Transformers can learn a lot from sequential data like words in a book, but they’ve shown limited ability to learn from data in the form of a graph. A new transformer variant gives graphs due attention.**What's new:** Vijay Prakash Dwivedi and Xavier Bresson at Nanyang Technological University devised Graph Transformer (GT), a transformer layer designed to process graph data. Stacking GT layers provides a transformer-based alternative to typical graph neural networks, which process data in the form of nodes and edges that connect them, such as customers connected to products they’ve purchased or atoms connected to one another in a molecule.**Key insight:** Previous work applied transformers to graph data by dedicating a token to each node and computing self-attention between every pair. This method encodes both local relationships, such as which nodes are neighbors (given a hyperparameter that defines the neighborhood within a number of degrees of separation), and global information, such as a node’s distance from non-neighboring nodes. However, this approach is prohibitively expensive for large graphs, since the computation required for self-attention grows quadratically with the size of the input. Applying attention only to neighboring nodes captures crucial local information while cutting the computational burden. Meanwhile, a positional vector that represents each node’s relative distance from all other nodes can capture global information in a compute-efficient way.**How it works:** The authors built three models, each of which comprised embedding layers, 10 GT layers (including self-attention and fully connected layers) followed by a vanilla neural network. They trained each model on a different task: two-class classification of synthetic data, six-class classification of synthetic data, and a regression task that estimated the solubility of various compounds that contain zinc.

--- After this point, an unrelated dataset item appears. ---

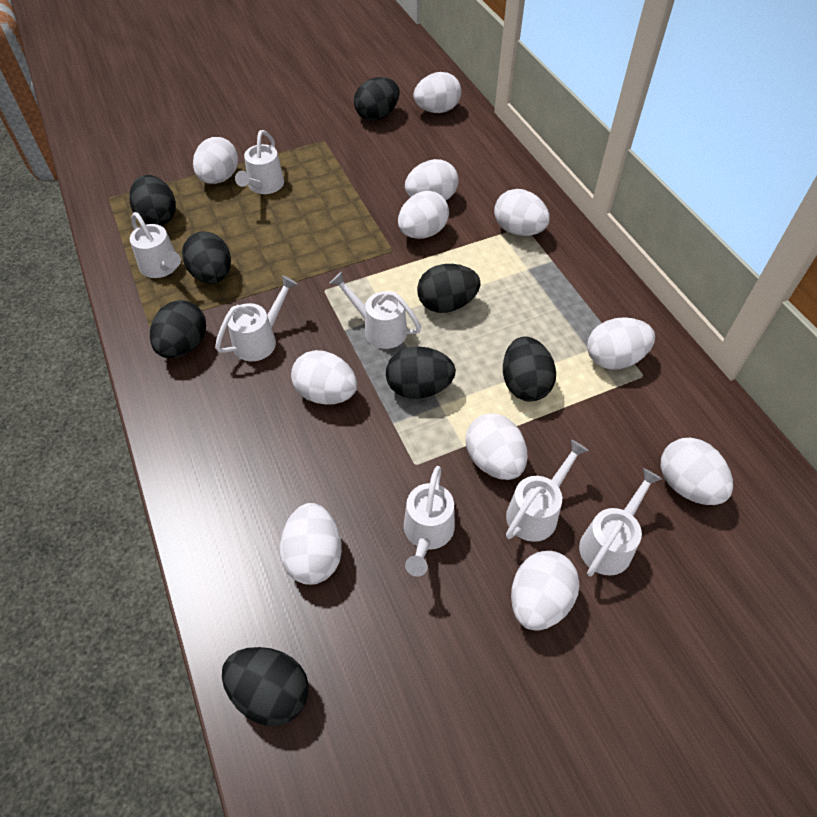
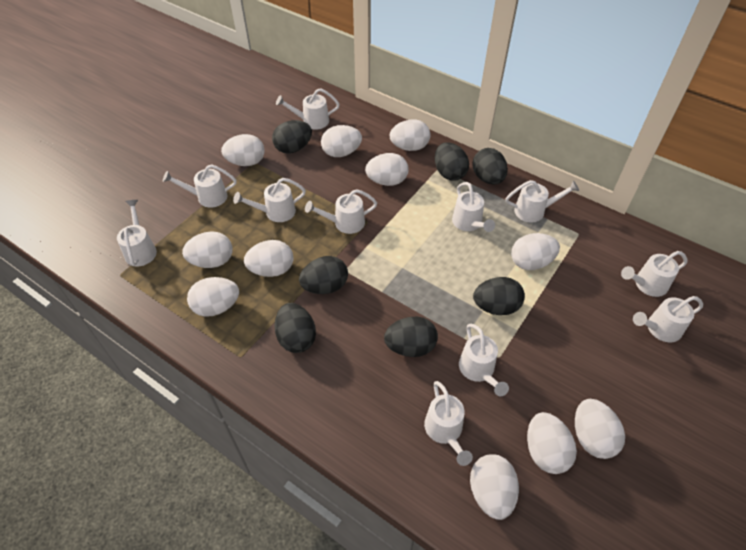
black egg: 8 -> 7
white watering can: 7 -> 11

- Given a graph, the embedding layers generated an embedding and positional vector for each node. Using a contrastive approach, it generated similar positional vectors for nearby nodes and dissimilar positional vectors for distant nodes. It added the embedding and positional vector to form a node representation.

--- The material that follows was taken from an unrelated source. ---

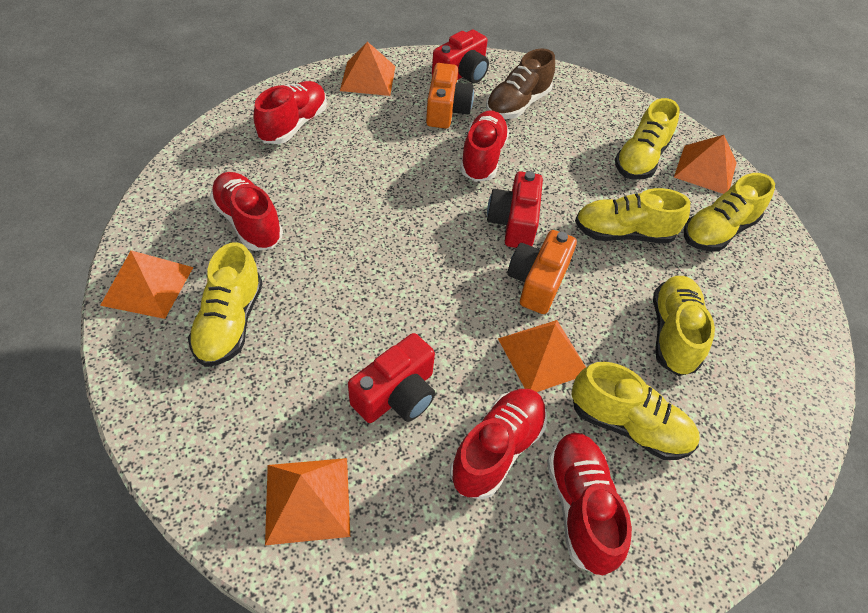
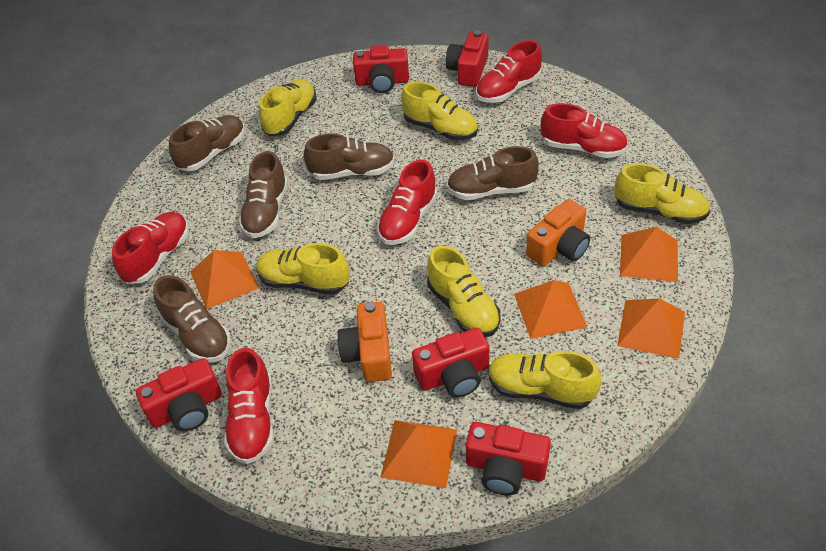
brown shoe: 1 -> 5
red camera: 3 -> 5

- The GT layer honed each node representation by applying self-attention between it and its neighbors. Then it passed the node representation to the fully connected layer.
- The model executed these steps through 10 layers and delivered the final representations to the vanilla neural network, which performed classification or regression.

**Results:** The authors’ model achieved 73.17 percent accuracy and 84.81 percent accuracy on the two- and six-class classification tasks, respectively. A baseline GAT graph neural network, which applied attention across neighboring node representations, achieved 70.58 percent accuracy and 78.27 percent accuracy respectively. On the regression task, the authors’ model achieved mean absolute error (MAE) of 0.226 compared to GAT’s 0.384 (lower is better). However, it slightly underperformed the state-of-the-art Gated Graph ConvNet in all three tasks.**Why it matters:** Transformers have proven their value in processing text, images, and other data types. This work makes them more useful with graphs. Although the Graph Transformer model fell short of the best graph neural network, this work establishes a strong baseline for further work in this area.**We're thinking:** Pretrained and fine-tuned transformers handily outperform trained convolutional neural networks. Would fine-tuning a Graph Transformer model yield similarly outstanding results?